“Jane Eyre” has been filmed for the screen 18 times over the past century of film. I must confess, I have not seen any of them (though I have seen “I Walked With a Zombie,” which is loosely based on “Jane Eyre”). But listening to Dario Marianelli’s soundtrack for the newest version, starring Mia Wasikowska and Michael Fassbender, may at last lure me to an adaptation of Charlotte Brontë’s most famous work.
Marianelli, whose previous work includes the Oscar-winning score for “Atonement,” writes in the liner notes to the soundtrack disc that he wanted to make the presence of the imprisoned Bertha Mason known musically in the film. The score opens on a note of melancholy, and harmonies that reminded me just a little of early music, but with the complexity and musical development of John Corigliano’s work. Jack Liebeck’s violin is the featured instrument throughout the score. Early on, it cries, but as Jane begins to free herself from the past, it begins to sing instead.

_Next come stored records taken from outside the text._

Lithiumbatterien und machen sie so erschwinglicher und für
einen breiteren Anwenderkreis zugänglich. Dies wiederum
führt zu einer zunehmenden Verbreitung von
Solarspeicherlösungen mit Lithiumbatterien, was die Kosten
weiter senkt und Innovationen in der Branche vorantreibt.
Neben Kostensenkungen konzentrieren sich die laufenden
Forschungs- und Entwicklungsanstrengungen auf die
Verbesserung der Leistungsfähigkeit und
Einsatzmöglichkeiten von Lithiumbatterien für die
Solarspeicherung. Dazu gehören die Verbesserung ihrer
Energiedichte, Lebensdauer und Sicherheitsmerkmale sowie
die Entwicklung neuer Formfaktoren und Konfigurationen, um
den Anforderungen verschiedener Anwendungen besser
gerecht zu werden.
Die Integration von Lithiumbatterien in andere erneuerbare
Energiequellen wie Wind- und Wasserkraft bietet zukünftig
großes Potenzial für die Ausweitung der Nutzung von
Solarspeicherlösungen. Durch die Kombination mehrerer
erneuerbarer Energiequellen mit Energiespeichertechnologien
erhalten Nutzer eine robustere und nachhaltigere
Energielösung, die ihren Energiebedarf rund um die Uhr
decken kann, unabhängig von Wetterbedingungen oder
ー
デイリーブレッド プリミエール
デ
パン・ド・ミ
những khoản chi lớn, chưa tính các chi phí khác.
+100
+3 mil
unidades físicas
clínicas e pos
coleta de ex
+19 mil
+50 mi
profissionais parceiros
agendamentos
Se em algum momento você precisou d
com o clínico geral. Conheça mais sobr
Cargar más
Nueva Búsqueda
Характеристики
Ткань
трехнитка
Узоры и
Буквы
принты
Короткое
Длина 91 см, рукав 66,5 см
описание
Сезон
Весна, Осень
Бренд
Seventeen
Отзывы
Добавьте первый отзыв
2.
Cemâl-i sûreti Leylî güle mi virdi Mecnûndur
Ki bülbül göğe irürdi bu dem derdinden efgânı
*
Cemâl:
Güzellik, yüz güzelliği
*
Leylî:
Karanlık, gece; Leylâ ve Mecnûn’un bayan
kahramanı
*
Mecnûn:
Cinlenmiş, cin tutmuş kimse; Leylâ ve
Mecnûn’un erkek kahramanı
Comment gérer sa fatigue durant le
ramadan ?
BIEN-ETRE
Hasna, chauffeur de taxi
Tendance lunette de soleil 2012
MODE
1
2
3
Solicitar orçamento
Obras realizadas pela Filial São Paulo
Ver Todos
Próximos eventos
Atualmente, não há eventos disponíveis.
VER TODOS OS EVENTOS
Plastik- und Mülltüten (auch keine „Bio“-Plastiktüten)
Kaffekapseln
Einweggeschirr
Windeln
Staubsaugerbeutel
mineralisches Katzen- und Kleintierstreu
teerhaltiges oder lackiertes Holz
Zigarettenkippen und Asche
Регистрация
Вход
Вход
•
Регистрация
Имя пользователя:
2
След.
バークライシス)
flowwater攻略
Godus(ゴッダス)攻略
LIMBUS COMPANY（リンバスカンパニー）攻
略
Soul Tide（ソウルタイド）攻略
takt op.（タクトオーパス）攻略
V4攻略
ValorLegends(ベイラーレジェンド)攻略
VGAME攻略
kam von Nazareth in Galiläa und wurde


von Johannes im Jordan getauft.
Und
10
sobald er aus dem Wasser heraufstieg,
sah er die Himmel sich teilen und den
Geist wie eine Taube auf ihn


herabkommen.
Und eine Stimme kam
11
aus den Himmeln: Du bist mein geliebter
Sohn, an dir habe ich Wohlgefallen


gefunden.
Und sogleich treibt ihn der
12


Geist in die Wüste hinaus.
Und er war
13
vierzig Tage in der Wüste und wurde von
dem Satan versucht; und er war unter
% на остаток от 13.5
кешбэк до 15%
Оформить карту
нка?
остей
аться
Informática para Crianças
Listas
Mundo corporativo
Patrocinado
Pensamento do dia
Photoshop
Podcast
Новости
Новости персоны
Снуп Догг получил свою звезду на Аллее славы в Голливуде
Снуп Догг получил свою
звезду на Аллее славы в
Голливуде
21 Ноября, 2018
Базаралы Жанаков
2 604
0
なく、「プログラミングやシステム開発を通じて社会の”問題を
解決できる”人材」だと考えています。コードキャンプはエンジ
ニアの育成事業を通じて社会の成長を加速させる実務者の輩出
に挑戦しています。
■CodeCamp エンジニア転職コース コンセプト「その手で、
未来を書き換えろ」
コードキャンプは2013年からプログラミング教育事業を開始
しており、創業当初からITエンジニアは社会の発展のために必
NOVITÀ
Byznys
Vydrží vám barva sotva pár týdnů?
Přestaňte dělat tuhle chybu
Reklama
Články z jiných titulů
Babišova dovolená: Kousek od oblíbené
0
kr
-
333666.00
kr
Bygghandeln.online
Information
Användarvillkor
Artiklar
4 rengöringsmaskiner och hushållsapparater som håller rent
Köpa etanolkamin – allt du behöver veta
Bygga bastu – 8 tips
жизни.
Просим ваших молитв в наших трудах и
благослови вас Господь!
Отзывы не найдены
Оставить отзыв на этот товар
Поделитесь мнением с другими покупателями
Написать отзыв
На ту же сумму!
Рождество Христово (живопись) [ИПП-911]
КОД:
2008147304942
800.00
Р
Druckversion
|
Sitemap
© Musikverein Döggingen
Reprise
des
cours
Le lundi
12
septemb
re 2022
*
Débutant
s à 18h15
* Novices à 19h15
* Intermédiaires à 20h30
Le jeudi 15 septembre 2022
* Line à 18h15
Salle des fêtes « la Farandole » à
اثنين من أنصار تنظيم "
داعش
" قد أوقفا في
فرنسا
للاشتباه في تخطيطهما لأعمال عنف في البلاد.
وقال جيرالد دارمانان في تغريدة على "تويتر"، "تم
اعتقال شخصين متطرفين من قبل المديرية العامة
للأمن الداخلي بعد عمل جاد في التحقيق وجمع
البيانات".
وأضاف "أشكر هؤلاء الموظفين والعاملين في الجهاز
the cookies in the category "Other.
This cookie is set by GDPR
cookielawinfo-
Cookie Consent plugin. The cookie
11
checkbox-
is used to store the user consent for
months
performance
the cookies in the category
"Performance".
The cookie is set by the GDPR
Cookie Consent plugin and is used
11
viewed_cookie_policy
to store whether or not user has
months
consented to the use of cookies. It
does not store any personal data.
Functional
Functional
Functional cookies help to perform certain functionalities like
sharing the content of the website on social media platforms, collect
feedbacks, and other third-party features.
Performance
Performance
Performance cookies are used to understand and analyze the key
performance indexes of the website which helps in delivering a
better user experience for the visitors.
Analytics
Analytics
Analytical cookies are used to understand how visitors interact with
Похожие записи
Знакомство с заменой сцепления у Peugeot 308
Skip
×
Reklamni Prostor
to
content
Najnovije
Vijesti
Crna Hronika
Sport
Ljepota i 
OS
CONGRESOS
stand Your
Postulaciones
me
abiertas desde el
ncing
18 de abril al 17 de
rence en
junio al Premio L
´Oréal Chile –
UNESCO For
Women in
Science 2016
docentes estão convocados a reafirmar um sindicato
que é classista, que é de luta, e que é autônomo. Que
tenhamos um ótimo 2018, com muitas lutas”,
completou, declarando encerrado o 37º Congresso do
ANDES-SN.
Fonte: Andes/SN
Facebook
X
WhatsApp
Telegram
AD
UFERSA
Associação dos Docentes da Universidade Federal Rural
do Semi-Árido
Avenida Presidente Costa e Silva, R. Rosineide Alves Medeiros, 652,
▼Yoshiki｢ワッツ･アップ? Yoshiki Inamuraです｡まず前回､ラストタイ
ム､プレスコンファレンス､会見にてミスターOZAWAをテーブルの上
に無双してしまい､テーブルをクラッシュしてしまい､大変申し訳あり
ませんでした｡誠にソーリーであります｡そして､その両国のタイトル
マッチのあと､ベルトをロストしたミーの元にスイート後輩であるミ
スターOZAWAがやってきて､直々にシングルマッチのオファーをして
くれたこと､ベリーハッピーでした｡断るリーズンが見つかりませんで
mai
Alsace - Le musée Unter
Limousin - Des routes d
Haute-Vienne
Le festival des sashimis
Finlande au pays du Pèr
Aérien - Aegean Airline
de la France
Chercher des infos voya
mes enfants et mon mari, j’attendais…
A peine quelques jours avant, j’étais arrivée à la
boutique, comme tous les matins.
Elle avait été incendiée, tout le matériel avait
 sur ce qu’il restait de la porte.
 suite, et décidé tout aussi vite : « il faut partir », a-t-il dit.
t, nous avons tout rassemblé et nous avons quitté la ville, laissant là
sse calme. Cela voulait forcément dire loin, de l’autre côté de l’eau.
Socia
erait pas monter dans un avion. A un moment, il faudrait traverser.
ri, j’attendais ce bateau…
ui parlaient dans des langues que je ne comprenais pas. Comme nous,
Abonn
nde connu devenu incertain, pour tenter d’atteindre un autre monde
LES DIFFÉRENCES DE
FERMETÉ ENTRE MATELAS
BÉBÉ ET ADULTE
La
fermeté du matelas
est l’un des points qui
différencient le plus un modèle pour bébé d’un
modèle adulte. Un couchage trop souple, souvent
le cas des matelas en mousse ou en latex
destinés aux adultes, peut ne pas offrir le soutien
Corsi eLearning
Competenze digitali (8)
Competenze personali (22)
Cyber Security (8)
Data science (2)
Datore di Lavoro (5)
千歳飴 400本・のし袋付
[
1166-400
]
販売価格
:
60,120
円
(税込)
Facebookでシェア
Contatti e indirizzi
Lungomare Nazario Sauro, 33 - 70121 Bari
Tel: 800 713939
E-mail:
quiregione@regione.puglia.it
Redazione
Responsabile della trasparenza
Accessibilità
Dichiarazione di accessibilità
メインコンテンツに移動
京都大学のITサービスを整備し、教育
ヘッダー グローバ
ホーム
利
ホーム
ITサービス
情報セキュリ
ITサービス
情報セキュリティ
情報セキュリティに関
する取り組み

There’s a heavy emphasis on strings; I don’t remember hearing much in the way of brass or percussion throughout the score, though there are moments of solo piano. Sometimes that’s a dangerous road to travel on too long, as there can be a kind of mind-numbing sameness about the music throughout. But Marianelli develops his themes enough to keep one interested. “Jane Eyre” provides a nice “soundtrack” for working, driving, or perhaps – if I decide to find out – a story by Charlotte Brontë.